Piston Tuning the Daisy 717

I've long wondered whether the Daisy 717 would benefit from some piston tuning. It's hard to get any useful figures for the performance of the stock pistol, as no pellet weights are given for the published velocity of 360 fps (although Pyramyd says both 360 and "up to 380 fps", and the online manual at Pyramyd says 380 fps). So I put a few 7.9 grain RWS Meisterkugeln pellets through one of my old 717's and found a velocity spread of 368-375 fps. This is with the piston adjusted correctly.

The face of the piston has a noticeable casting sprue, and is hardly flat.

The valve face seems flat.

Putting the piston face against the valve face shows that full contact is not being made.

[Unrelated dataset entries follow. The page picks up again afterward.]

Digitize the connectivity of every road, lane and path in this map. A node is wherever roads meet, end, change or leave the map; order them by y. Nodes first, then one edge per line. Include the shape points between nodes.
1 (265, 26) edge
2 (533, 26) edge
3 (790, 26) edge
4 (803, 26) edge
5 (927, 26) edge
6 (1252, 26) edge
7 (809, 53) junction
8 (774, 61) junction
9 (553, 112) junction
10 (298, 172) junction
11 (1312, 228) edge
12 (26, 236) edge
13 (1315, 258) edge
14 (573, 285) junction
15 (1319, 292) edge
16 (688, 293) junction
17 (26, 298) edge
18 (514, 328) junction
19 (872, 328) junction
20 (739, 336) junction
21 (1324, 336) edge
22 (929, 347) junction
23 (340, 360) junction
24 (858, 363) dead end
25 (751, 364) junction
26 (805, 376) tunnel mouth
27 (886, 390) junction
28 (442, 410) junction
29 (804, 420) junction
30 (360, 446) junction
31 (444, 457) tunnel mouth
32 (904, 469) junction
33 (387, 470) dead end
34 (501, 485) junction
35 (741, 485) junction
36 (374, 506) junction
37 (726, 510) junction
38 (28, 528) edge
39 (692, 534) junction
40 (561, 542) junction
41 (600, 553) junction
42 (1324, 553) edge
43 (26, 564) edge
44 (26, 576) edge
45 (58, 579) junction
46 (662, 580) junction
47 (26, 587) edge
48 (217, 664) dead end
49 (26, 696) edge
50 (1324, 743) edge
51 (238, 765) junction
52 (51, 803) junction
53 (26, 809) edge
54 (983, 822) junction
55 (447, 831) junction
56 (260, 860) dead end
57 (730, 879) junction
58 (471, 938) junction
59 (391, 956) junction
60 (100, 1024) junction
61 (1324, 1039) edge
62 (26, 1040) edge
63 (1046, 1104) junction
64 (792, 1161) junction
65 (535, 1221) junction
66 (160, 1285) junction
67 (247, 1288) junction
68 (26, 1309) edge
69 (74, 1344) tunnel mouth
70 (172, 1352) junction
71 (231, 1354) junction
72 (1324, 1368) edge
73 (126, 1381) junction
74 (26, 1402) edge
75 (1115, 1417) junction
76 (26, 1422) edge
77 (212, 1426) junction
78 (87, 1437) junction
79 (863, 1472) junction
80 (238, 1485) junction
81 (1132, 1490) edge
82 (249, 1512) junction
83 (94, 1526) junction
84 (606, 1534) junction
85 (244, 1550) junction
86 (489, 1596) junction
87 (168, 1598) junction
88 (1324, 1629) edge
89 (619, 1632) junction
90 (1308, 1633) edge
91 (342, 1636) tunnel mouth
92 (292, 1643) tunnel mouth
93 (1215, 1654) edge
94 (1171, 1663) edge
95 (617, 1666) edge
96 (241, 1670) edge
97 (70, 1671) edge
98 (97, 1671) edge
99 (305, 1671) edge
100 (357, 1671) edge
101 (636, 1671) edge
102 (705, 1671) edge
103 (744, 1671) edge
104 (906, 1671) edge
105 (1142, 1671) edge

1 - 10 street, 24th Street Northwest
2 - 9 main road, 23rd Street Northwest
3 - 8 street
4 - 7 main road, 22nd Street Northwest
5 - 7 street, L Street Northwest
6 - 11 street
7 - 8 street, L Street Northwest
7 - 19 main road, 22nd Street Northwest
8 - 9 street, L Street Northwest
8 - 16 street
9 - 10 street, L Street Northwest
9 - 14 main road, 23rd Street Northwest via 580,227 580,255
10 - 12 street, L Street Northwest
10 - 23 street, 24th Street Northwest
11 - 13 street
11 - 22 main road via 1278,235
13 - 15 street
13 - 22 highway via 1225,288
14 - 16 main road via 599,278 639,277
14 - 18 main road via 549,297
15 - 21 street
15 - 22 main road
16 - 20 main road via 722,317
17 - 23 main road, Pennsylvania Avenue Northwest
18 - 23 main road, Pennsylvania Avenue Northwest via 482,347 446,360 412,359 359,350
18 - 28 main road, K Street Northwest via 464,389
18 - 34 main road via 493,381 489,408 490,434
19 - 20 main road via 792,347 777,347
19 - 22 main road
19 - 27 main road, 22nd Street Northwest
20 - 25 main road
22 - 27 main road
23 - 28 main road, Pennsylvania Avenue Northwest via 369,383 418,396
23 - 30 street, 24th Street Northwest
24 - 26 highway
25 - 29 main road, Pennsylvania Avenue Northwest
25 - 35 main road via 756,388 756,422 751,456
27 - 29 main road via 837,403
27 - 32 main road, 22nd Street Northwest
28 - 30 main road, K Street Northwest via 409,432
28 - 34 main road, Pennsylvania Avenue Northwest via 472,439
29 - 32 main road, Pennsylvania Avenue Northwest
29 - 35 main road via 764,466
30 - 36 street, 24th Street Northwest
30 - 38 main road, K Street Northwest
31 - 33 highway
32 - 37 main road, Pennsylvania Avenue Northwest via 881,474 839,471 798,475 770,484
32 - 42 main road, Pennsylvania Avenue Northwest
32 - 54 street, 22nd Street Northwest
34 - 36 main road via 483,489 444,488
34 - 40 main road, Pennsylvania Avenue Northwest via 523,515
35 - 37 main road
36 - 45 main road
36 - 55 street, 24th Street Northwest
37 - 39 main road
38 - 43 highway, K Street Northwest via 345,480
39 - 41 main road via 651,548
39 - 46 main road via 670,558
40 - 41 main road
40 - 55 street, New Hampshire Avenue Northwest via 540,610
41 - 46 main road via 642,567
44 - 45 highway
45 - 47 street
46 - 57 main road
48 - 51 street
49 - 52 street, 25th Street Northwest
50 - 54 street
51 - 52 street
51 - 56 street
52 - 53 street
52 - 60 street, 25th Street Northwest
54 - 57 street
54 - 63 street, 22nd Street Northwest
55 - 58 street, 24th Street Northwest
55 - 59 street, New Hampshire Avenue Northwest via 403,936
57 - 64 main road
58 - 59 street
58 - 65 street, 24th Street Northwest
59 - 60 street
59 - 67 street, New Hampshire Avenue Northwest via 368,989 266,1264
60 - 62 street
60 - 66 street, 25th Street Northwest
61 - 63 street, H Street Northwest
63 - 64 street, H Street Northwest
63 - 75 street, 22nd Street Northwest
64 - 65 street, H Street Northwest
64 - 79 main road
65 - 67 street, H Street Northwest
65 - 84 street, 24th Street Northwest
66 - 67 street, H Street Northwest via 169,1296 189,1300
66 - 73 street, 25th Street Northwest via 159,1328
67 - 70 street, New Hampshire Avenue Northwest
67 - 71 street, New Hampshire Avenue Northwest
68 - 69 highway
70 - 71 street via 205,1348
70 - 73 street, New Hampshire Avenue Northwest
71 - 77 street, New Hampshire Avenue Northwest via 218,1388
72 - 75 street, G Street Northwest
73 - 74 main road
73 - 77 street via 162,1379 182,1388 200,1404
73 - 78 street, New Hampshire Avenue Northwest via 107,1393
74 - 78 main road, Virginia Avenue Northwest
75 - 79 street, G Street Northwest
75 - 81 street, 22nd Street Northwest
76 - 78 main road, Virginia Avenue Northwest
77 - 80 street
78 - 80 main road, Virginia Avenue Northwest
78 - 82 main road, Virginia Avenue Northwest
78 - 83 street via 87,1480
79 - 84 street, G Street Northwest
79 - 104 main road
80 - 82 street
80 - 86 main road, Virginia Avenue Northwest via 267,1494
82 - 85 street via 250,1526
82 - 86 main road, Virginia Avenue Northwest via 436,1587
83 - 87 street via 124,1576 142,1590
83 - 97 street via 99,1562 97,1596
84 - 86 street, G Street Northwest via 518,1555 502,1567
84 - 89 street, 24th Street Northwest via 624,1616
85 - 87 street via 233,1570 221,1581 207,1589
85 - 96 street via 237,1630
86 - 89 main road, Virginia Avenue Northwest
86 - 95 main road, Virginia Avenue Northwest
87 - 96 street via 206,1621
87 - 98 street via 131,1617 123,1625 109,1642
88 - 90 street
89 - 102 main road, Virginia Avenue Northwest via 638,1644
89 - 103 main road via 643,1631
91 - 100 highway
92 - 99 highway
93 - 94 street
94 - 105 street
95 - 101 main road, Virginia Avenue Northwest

So I faced off the piston (I took off about .010").

Using some hi-spot blue, I tested the piston face against the valve face. Full contact was still not being made.

So I lapped the valve face against some sandpaper, on a surface plate. The valve hole was filled with a plug of paper towel.

After a few minutes of lapping the face was pretty flat.

As you can see, the faces are making much better contact.
So how much of a velocity gain did this produce?
I found I got between 377 and 380 fps, so a gain of around 5-9 fps. Hardly earth shattering, but nice to know a little performance increase had been realized.

4 comments:

Anonymous said...

Please buy the Daisy 5501 and tell me how to dissamble it.

Nick Carter said...

All I can say is that with the exception of the 7XX pistols, I find the Daisy designers are insane. Usually it requires 10 hands to work on their guns.

You can get Daisy to send you an exploded diagram and parts pricelist if you contact them through their website. Otherwise I'd suggest getting on the yellow airgun forum and seeing if anyone has disassmbled one.

Good luck!

michael edelman said...

Since the compression seal isn't at the face of the piston, but at the O-rings, refacing the piston doesn't really have any substantive effect. What difference you measured may well be just sampling error.

The 717 and its kin are really an impressive bit of engineering, squeezing a lot of accuracy into a very inexpensive package. Other than improving the trigger a la Don Nygord's mod, there's not a lot you can do to improve them.

Unknown said...

Ensuring that the piston and valve head are flat prevents any potential wobble at contact points in their faces. Any wobble here may pull the O-rings away from the chamber walls - not much, but perhaps enough to allow the last few PSI through.